Accelerating analytical antelopes: Integrating Apache Kudu's RPC into Apache Impala

Lars Volker (Cloudera), Michael Ho (Cloudera)
11:50am12:30pm Wednesday, March 27, 2019
Average rating: ****.
(4.50, 6 ratings)

Who is this presentation for?

  • Cluster and system admins and distributed software engineers

Level

Advanced

Prerequisite knowledge

  • Basic knowledge of (distributed) system primitives, threads, processes, and synchronous and asynchronous remote procedure calls

What you'll learn

  • Learn how Impala has been recently improved to scale out better
  • Understand why asynchronous, multiplexed, feature-rich RPC frameworks are a key enabler of medium to large-scale applications
  • See how choosing the right RPC framework can improve scalability by an order of magnitude
  • Understand why replacing the RPC framework in an existing application is difficult but possible

Description

Since its initial release in 2012, Apache Impala has been deployed on a wide range of cluster sizes. In recent years, deployments grew to sizes where Impala’s RPC layer—based on Apache Thrift RPC—couldn’t keep up. Its synchronous nature and lack of connection multiplexing made Impala consume exorbitant amounts of kernel resources, often leading to instabilities and query failures.

In the past 18 months, Apache Kudu’s RPC framework (KRPC) has been successfully integrated into Impala. Originally developed for the Kudu project, it was built from the ground up to support asynchronous communication between a large number of nodes across multiplexed connections. It also comes with support for TLS and Kerberos.

Lars Volker and Michael Ho discuss Impala’s distributed execution in detail, cover KRPC’s properties, and explain how they integrated KRPC into Impala.
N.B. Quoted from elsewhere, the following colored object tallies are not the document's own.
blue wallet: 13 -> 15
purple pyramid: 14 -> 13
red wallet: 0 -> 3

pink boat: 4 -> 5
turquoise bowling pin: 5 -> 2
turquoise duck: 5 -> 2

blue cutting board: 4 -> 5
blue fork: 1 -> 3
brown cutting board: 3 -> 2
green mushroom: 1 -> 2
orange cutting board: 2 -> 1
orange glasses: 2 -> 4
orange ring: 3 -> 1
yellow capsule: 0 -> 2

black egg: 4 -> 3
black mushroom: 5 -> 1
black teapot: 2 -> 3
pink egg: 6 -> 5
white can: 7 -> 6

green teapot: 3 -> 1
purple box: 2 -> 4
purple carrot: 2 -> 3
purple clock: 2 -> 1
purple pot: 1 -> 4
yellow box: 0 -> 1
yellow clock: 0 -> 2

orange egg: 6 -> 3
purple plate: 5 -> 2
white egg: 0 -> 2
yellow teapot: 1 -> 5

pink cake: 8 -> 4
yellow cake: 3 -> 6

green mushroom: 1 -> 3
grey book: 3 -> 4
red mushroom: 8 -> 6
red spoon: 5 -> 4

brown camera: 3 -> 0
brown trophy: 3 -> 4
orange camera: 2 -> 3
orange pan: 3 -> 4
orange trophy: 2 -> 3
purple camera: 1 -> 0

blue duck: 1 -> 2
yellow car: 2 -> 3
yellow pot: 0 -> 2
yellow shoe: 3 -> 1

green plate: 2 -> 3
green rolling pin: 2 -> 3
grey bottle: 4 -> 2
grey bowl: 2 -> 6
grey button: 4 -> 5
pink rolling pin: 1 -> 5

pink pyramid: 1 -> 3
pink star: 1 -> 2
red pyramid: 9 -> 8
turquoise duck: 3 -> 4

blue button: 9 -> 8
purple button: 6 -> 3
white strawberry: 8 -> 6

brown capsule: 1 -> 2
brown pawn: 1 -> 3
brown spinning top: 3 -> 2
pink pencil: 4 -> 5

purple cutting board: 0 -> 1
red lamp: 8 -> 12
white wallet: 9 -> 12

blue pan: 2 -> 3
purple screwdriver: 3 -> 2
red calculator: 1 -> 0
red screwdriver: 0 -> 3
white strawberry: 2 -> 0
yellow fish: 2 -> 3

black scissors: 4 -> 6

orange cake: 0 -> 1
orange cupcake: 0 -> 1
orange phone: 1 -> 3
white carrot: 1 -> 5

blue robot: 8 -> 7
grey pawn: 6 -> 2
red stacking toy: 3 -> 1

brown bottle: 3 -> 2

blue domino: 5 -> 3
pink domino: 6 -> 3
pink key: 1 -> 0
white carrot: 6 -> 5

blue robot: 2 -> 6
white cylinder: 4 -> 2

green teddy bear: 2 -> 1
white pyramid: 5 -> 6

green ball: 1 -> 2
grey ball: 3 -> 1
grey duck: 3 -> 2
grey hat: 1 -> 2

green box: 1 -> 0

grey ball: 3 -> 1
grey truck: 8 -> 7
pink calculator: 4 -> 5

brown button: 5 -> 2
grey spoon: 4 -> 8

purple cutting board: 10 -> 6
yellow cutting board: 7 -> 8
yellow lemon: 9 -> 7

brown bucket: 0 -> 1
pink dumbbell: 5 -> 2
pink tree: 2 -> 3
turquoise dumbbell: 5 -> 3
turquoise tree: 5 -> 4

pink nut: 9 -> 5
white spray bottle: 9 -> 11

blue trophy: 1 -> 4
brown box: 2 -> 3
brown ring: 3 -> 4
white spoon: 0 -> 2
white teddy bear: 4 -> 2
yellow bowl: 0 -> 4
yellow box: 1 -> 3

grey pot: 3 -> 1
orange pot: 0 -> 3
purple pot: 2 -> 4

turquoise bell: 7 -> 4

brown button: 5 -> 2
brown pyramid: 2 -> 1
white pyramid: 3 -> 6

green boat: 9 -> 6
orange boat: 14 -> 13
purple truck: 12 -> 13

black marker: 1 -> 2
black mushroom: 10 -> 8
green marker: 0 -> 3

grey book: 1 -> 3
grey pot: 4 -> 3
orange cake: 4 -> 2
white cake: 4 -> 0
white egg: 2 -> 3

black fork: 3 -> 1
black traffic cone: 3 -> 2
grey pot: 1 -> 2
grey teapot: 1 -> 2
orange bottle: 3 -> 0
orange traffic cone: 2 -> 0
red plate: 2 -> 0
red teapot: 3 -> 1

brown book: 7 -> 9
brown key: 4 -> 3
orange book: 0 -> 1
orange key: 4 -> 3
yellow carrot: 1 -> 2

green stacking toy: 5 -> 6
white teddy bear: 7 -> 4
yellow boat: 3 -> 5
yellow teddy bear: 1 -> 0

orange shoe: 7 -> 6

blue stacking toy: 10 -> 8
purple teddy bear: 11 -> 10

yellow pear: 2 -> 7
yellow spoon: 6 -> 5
Along the way, they demonstrate how it enables Impala to scale beyond its previous limitations and touch on how they consume KRPC as a library to show how other projects looking for a scalable RPC implementation can benefit from their experience.

Photo of Lars Volker

Lars Volker

Cloudera

Lars Volker is a software engineer at Cloudera. He has worked on various parts of Apache Impala, including crash handling, its Parquet scanners, and scan range scheduling. Most recently, he worked on integrating Kudu’s RPC framework into Impala. Previously, he worked on various databases at SAP.

Photo of Michael Ho

Michael Ho

Cloudera

Michael Ho is a software engineer at Cloudera. He has worked on various parts of the Apache Impala query execution engine such as reducing codegen time, overhauling expressions evaluation, and most recently, making Impala more scalable. Before Cloudera, Michael used to build hypervisors and VMMs at VMware.